I was bad in all my entirely in the eyes of others and I couldn't change that. Too much had been made up or exaggerated about me, and they began to accumulate until there was no way to deny them all. To the rest of the world, I was someone constantly surrounded by bad rumours. How would such a thing happen if not a single one was true? If one was true, how would you differentiate the truth from falsehoods? And like that, in the simplest of ways, I was hated for my very existence. Every single thing I had ever done would be regarded as a sin. Though I understand the logic behind it, I couldn't understand not being professional enough to separate work from private life. Such prejudice would not do anyone good if it obscured true justice. It was irritating. A few times I felt myself wanting to grab one of them by the shoulders and yell at them to do their job right. But I restrained myself, as I always had. 

When I had finally lost the will to fight back and gave up on responding, I put my head down and closed my eyes. They were talking to me but I continued to avoid it, unwilling to continue running in circles for absolutely no reason at all. I didn't want to keep trying hard only to get nowhere. Eventually I heard exasperated sighs all around me and the sound of footsteps receding out of the room. I was finally left in silence that was so loud it was deafening. Thankfully it didn't take long until I heard only one pair of footsteps entering the room again. That was better than a hoard of people. 

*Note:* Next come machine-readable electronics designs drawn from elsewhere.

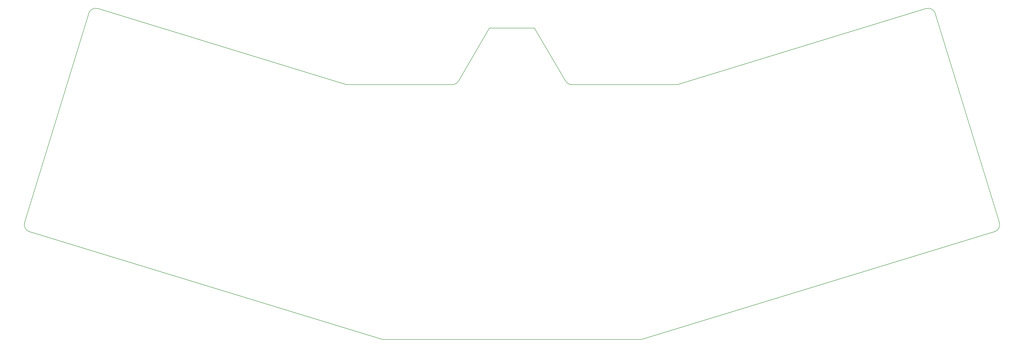
<source format=gm1>
G04 #@! TF.GenerationSoftware,KiCad,Pcbnew,8.0.6*
G04 #@! TF.CreationDate,2024-10-28T13:20:39+01:00*
G04 #@! TF.ProjectId,pteranodon,70746572-616e-46f6-946f-6e2e6b696361,rev?*
G04 #@! TF.SameCoordinates,Original*
G04 #@! TF.FileFunction,Profile,NP*
%FSLAX46Y46*%
G04 Gerber Fmt 4.6, Leading zero omitted, Abs format (unit mm)*
G04 Created by KiCad (PCBNEW 8.0.6) date 2024-10-28 13:20:39*
%MOMM*%
%LPD*%
G01*
G04 APERTURE LIST*
G04 #@! TA.AperFunction,Profile*
%ADD10C,0.200000*%
G04 #@! TD*
G04 APERTURE END LIST*
D10*
X276941385Y-115243780D02*
X377807501Y-84403910D01*
X13455388Y-175252863D02*
G75*
G02*
X11463517Y-171506812I877134J2868984D01*
G01*
X37484671Y-86395709D02*
G75*
G02*
X41230701Y-84403907I2868861J-877011D01*
G01*
X407574612Y-171506834D02*
G75*
G02*
X405582820Y-175252884I-2868890J-877145D01*
G01*
X381553529Y-86395709D02*
X407574612Y-171506834D01*
X200375118Y-92349778D02*
X218663118Y-92349778D01*
X377807501Y-84403910D02*
G75*
G02*
X381553571Y-86395696I877121J-2868968D01*
G01*
X218663118Y-92349778D02*
X231324336Y-113894846D01*
X200375118Y-92349778D02*
X187784191Y-113888868D01*
X142921204Y-115374881D02*
X185194239Y-115374881D01*
X405582813Y-175252862D02*
X262621286Y-218951743D01*
X142921204Y-115374881D02*
G75*
G02*
X142043618Y-115243646I18J3000003D01*
G01*
X41230700Y-84403910D02*
X142043616Y-115243651D01*
X13455388Y-175252863D02*
X156353749Y-218951634D01*
X187784191Y-113888868D02*
G75*
G02*
X185194239Y-115374896I-2589969J1513990D01*
G01*
X261744333Y-219082778D02*
X157231054Y-219082778D01*
X157231054Y-219082778D02*
G75*
G02*
X156353753Y-218951622I-32J2999499D01*
G01*
X262621286Y-218951743D02*
G75*
G02*
X261744333Y-219082783I-876965J2868965D01*
G01*
X233910786Y-115374888D02*
G75*
G02*
X231324315Y-113894858I36J3000110D01*
G01*
X11463589Y-171506834D02*
X37484671Y-86395709D01*
X276064218Y-115374881D02*
X233910786Y-115374888D01*
X276941385Y-115243780D02*
G75*
G02*
X276064218Y-115374881I-877165J2868902D01*
G01*
M02*

</source>
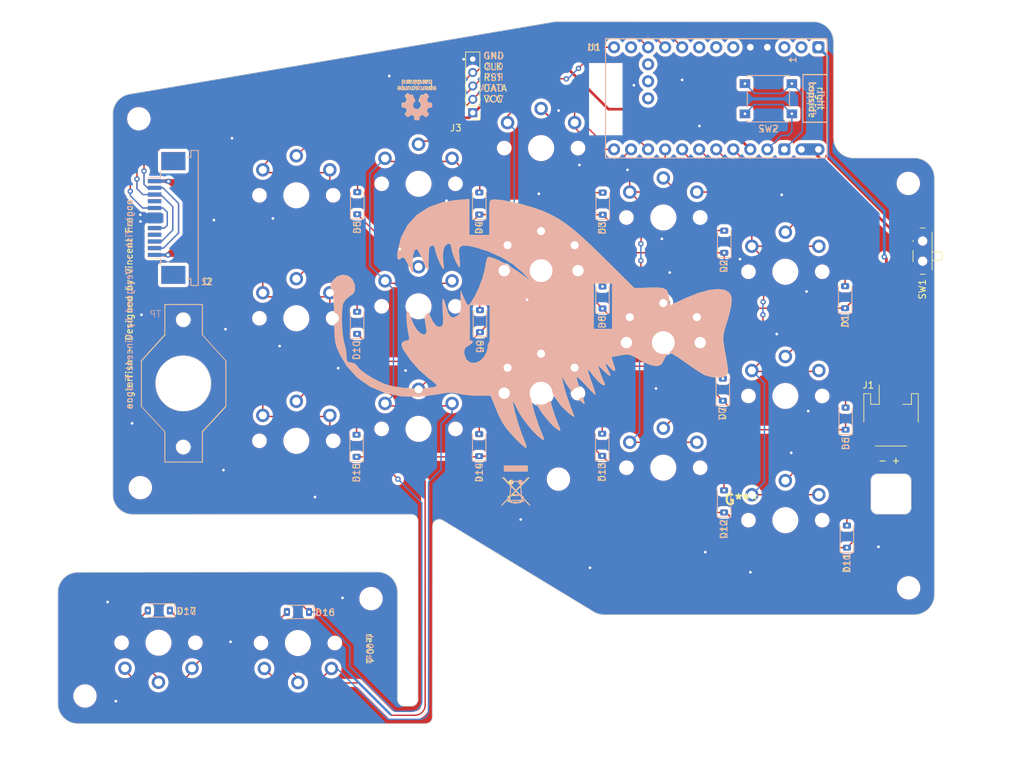
<source format=kicad_pcb>
(kicad_pcb
	(version 20240108)
	(generator "pcbnew")
	(generator_version "8.0")
	(general
		(thickness 1.6)
		(legacy_teardrops no)
	)
	(paper "A4")
	(title_block
		(title "anglerfish")
		(date "2024-03-20")
		(rev "v0.1")
		(company "Vincent Franco")
	)
	(layers
		(0 "F.Cu" signal)
		(31 "B.Cu" signal)
		(32 "B.Adhes" user "B.Adhesive")
		(33 "F.Adhes" user "F.Adhesive")
		(34 "B.Paste" user)
		(35 "F.Paste" user)
		(36 "B.SilkS" user "B.Silkscreen")
		(37 "F.SilkS" user "F.Silkscreen")
		(38 "B.Mask" user)
		(39 "F.Mask" user)
		(40 "Dwgs.User" user "User.Drawings")
		(41 "Cmts.User" user "User.Comments")
		(42 "Eco1.User" user "User.Eco1")
		(43 "Eco2.User" user "User.Eco2")
		(44 "Edge.Cuts" user)
		(45 "Margin" user)
		(46 "B.CrtYd" user "B.Courtyard")
		(47 "F.CrtYd" user "F.Courtyard")
		(48 "B.Fab" user)
		(49 "F.Fab" user)
		(50 "User.1" user)
		(51 "User.2" user)
		(52 "User.3" user)
		(53 "User.4" user)
		(54 "User.5" user)
		(55 "User.6" user)
		(56 "User.7" user)
		(57 "User.8" user)
		(58 "User.9" user)
	)
	(setup
		(pad_to_mask_clearance 0)
		(allow_soldermask_bridges_in_footprints no)
		(pcbplotparams
			(layerselection 0x00010fc_ffffffff)
			(plot_on_all_layers_selection 0x0000000_00000000)
			(disableapertmacros no)
			(usegerberextensions no)
			(usegerberattributes yes)
			(usegerberadvancedattributes yes)
			(creategerberjobfile yes)
			(dashed_line_dash_ratio 12.000000)
			(dashed_line_gap_ratio 3.000000)
			(svgprecision 4)
			(plotframeref no)
			(viasonmask no)
			(mode 1)
			(useauxorigin no)
			(hpglpennumber 1)
			(hpglpenspeed 20)
			(hpglpendiameter 15.000000)
			(pdf_front_fp_property_popups yes)
			(pdf_back_fp_property_popups yes)
			(dxfpolygonmode yes)
			(dxfimperialunits yes)
			(dxfusepcbnewfont yes)
			(psnegative no)
			(psa4output no)
			(plotreference yes)
			(plotvalue yes)
			(plotfptext yes)
			(plotinvisibletext no)
			(sketchpadsonfab no)
			(subtractmaskfromsilk no)
			(outputformat 1)
			(mirror no)
			(drillshape 1)
			(scaleselection 1)
			(outputdirectory "")
		)
	)
	(net 0 "")
	(net 1 "COL0")
	(net 2 "Net-(D1-A)")
	(net 3 "COL1")
	(net 4 "Net-(D2-A)")
	(net 5 "COL2")
	(net 6 "Net-(D3-A)")
	(net 7 "COL3")
	(net 8 "Net-(D4-A)")
	(net 9 "Net-(D5-A)")
	(net 10 "Net-(D6-A)")
	(net 11 "Net-(D7-A)")
	(net 12 "Net-(D8-A)")
	(net 13 "Net-(D9-A)")
	(net 14 "Net-(D10-A)")
	(net 15 "Net-(D11-A)")
	(net 16 "Net-(D12-A)")
	(net 17 "unconnected-(U1-P0.06-Pad1)")
	(net 18 "Net-(D14-A)")
	(net 19 "Net-(D15-A)")
	(net 20 "Net-(D16-A)")
	(net 21 "Net-(D17-A)")
	(net 22 "ROW0")
	(net 23 "ROW1")
	(net 24 "ROW2")
	(net 25 "ROW3")
	(net 26 "BATTN")
	(net 27 "BATTP")
	(net 28 "unconnected-(U1-P0.08-Pad2)")
	(net 29 "RSTG")
	(net 30 "RSTR")
	(net 31 "unconnected-(J2-Pin_4-Pad4)")
	(net 32 "TPCLK")
	(net 33 "unconnected-(U1-P1.04-LF-Pad11)")
	(net 34 "Net-(D13-A)")
	(net 35 "unconnected-(U1-P1.01-LF-Pad25)")
	(net 36 "unconnected-(U1-P1.02-LF-Pad26)")
	(net 37 "unconnected-(U1-P1-07-LF-Pad27)")
	(net 38 "COL4")
	(net 39 "TPGND")
	(net 40 "unconnected-(J2-Pin_9-Pad9)")
	(net 41 "TPRST")
	(net 42 "TPDATA")
	(net 43 "TPVCC")
	(net 44 "unconnected-(U1-P0.20-Pad6)")
	(net 45 "unconnected-(U1-P0.22-Pad7)")
	(net 46 "unconnected-(U1-P0.17-Pad5)")
	(footprint "Symbol:OSHW-Logo_5.7x6mm_SilkScreen" (layer "F.Cu") (at 100.8 46.1 180))
	(footprint "PCM_marbastlib-xp-choc:SW_choc_Reversible_1u" (layer "F.Cu") (at 137.565 82.327028 180))
	(footprint "PCM_marbastlib-xp-choc:SW_choc_Reversible_1u" (layer "F.Cu") (at 101.065 95.202028 180))
	(footprint "Diode_SMD:D_SOD-123" (layer "F.Cu") (at 146.45 89.35 90))
	(footprint "Diode_SMD:D_SOD-123" (layer "F.Cu") (at 164.95 111.275 90))
	(footprint "MountingHole:MountingHole_3mm" (layer "F.Cu") (at 93.975 120.533312))
	(footprint "Connector_PinHeader_2.00mm:PinHeader_1x05_P2.00mm_Vertical" (layer "F.Cu") (at 109.150001 48.025001 180))
	(footprint "MountingHole:MountingHole_3mm" (layer "F.Cu") (at 51.325 135.058312))
	(footprint "Button_Switch_SMD:SW_SPDT_PCM12" (layer "F.Cu") (at 175.918836 68.67245 90))
	(footprint "PCM_marbastlib-xp-promicroish:nice_nano_AH_USBup" (layer "F.Cu") (at 144.19 45.875 -90))
	(footprint "Diode_SMD:D_SOD-123" (layer "F.Cu") (at 83.083157 122.52466 180))
	(footprint "Diode_SMD:D_SOD-123" (layer "F.Cu") (at 91.825 97.725 90))
	(footprint "PCM_marbastlib-xp-choc:SW_choc_Reversible_1u" (layer "F.Cu") (at 82.84 60.352028 180))
	(footprint "Diode_SMD:D_SOD-123" (layer "F.Cu") (at 164.675 75.55 90))
	(footprint "PCM_marbastlib-xp-choc:SW_choc_Reversible_1u" (layer "F.Cu") (at 155.765 108.827028 180))
	(footprint "MountingHole:MountingHole_3mm" (layer "F.Cu") (at 174.1 58.575))
	(footprint "Diode_SMD:D_SOD-123" (layer "F.Cu") (at 128.525 61.6 90))
	(footprint "PCM_marbastlib-xp-choc:SW_choc_Reversible_1u" (layer "F.Cu") (at 101.065 76.914028 180))
	(footprint "graphics:fish" (layer "F.Cu") (at 149.185491 105.764659))
	(footprint "PCM_marbastlib-xp-choc:SW_choc_Reversible_1u" (layer "F.Cu") (at 119.34 89.877028 180))
	(footprint "Diode_SMD:D_SOD-123" (layer "F.Cu") (at 164.75 93.675 90))
	(footprint "USB4800-03-A_REVA:Trackpoint" (layer "F.Cu") (at 66 88.415))
	(footprint "MountingHole:MountingHole_3mm" (layer "F.Cu") (at 121.925 102.7))
	(footprint "Diode_SMD:D_SOD-123"
		(layer "F.Cu")
		(uuid "63bab1bf-073f-4a7d-922a-9c922ea34a21")
		(at 146.625 106.025 90)
		(descr "SOD-123")
		(tags "SOD-123")
		(property "Reference" "D12"
			(at -4.125 -0.025 -90)
			(layer "F.SilkS")
			(uuid "aeeb8493-23f2-42dd-92b3-3633ad6c7219")
			(effects
				(font
					(size 1 1)
					(thickness 0.15)
				)
			)
		)
		(property "Value" "1N4148"
			(at 0 2.1 -90)
			(layer "F.Fab")
			(uuid "2b079284-9aae-4875-bfcf-e98066ab6c49")
			(effects
				(font
					(size 1 1)
					(thickness 0.15)
				)
			)
		)
		(property "Footprint" "Diode_SMD:D_SOD-123"
			(at 0 0 90)
			(unlocked yes)
			(layer "F.Fab")
			(hide yes)
			(uuid "a178488e-d73f-4c02-ad41-fd62d8b7fa90")
			(effects
				(font
					(size 1.27 1.27)
				)
			)
		)
		(property "Datasheet" ""
			(at 0 0 90)
			(unlocked yes)
			(layer "F.Fab")
			(hide yes)
			(uuid "b69fe1c4-24a8-4468-a422-5d92feffee67")
			(effects
				(font
					(size 1.27 1.27)
				)
			)
		)
		(property "Description" ""
			(at 0 0 90)
			(unlocked yes)
			(layer "F.Fab")
			(hide yes)
			(uuid "86126462-d4df-47bd-8ed9-b8d6dbf14cee")
			(effects
				(font
					(size 1.27 1.27)
				)
			)
		)
		(property "Sim.Device" "D"
			(at 0 0 -90)
			(layer "F.Fab")
			(hide yes)
			(uuid "dc819b2b-6897-4976-805f-dbc4334c82e6")
			(effects
				(font
					(size 1 1)
					(thickness 0.15)
				)
			)
		)
		(property "Sim.Pins" "1=K 2=A"
			(at 0 0 -90)
			(layer "F.Fab")
			(hide yes)
			(uuid "fa0791af-1c1e-4e32-9900-56649301d1a3")
			(effects
				(font
					(size 1 1)
					(thickness 0.15)
				)
			)
		)
		(property ki_fp_filters "TO-???* *_Diode_* *SingleDiode* D_*")
		(path "/98d1389f-9c3e-47c0-842a-59ed2a1640e7")
		(sheetname "Root")
		(sheetfile "filli.kicad_sch")
		(attr smd)
		(fp_line
			(start -2.36 -1)
			(end 1.65 -1)
			(stroke
				(width 0.12)
				(type solid)
			)
			(layer "F.SilkS")
			(uuid "864e12c3-a14d-4052-9f76-1a09a8601b9e")
		)
		(fp_line
			(start -2.36 -1)
			(end -2.36 1)
			(stroke
				(width 0.12)
				(type solid)
			)
			(layer "F.SilkS")
			(uuid "681f8c01-2c78-44fa-986e-30e75bdba7c2")
		)
		(fp_line
			(start -2.36 1)
			(end 1.65 1)
			(stroke
				(width 0.12)
				(type solid)
			)
			(layer "F.SilkS")
			(uuid "88b8ca33-0d37-46eb-9161-429fb606b1f2")
		)
		(fp_line
			(start 2.35 -1.15)
			(end 2.35 1.15)
			(stroke
				(width 0.05)
				(type solid)
			)
			(layer "F.CrtYd")
			(uuid "f80429a2-fd6c-477f-9240-947dd348cfcf")
		)
		(fp_line
			(start -2.35 -1.15)
			(end 2.35 -1.15)
			(stroke
				(width 0.05)
				(type solid)
			)
			(layer "F.CrtYd")
			(uuid "67650109-52de-41f9-9c7c-d39002fe2c01")
		)
		(fp_line
			(start -2.35 -1.15)
			(end -2.35 1.15)
			(stroke
				(width 0.05)
				(type solid)
			)
			(layer "F.CrtYd")
			(uuid "dc28019c-2313-436d-a9e6-e03808307aa5")
		)
		(fp_line
			(start 2.35 1.15)
			(end -2.35 1.15)
			(stroke
				(width 0.05)
				(type solid)
			)
			(layer "F.CrtYd")
			(uuid "ddbd018b-9819-46ac-aac5-43eb5cd33b3c")
		)
		(fp_line
			(start 1.4 -0.900001)
			(end 1.4 0.900001)
			(stroke
				(width 0.1)
				(type solid)
			)
			(layer "F.Fab")
			(uuid "fc3addcb-f894-4966-af7b-1a1ce95d8338")
		)
		(fp_line
			(start -1.4 -0.900001)
			(end 1.4 -0.900001)
			(stroke
				(width 0.1)
				(type solid)
			)
			(layer "F.Fab")
			(uuid "be7de98e-0b48-44ec-afcc-5002f31a0c68")
		)
		(fp_line
			(start 0.25 -0.4)

... [1131900 chars truncated]
</source>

"Persephone? It's me." Helios called out quietly. I quickly raised my head to look at him, to make sure that I wasn't somehow imagining it. His voice was soft in a way that I didn't think was still possible. It had been so long since I'd heard it that I thought it had disappeared forever. I was thrown back in time to when we were younger and able to confide in one another, when we didn't have this strange tension between us. It was silly how something so small could affect me to such an extent but I couldn't help it. I act unaffected but I missed what we once had. Due to that, I was concerned that I was hallucinating his voice in my time of need, to try and provide myself with some comfort where there was none. But in reality, he was here. He was still a young adult but his gaze was just like that of years ago. 

"What are you doing here?" I asked warily. I was unaware of how to approach him. Did his current attitude towards me mean that he believed me? Does that mean that I can allow myself to have some hope for the future? Or was it simply a ploy to strike when I least suspected it and make me spill the beans about everything? I was stuck between the person I spoke to a few days ago and the nostalgia that he was bringing with him right now. My neediness might be forcing me to see him in the same light as I had done previously; I might be moulding him into someone he was not for my own satisfaction. It definitely did not help that I was still drowsy and struggling to differentiate the real from unreal. A part of me was afraid that if I reached out to touch him right now, there would be nothing there. So, without adding anything else, I sat and waited for his response.

"I'm sorry for doubting you." The second he apologised with genuine remorse in his eyes, I felt a weight lift off my shoulder. It felt like I was light enough to be taken away by the wind. In that moment, it didn't matter to me what he did or said in the past, right now he believed in me. I had spent so many hours with men who only distrusted me, that the mere sound of those 5 words were unbelievably freeing. It would be no exaggeration to say that it felt as though I had been saved, not from the others but at least from myself. If he could have faith in me, perhaps I could too.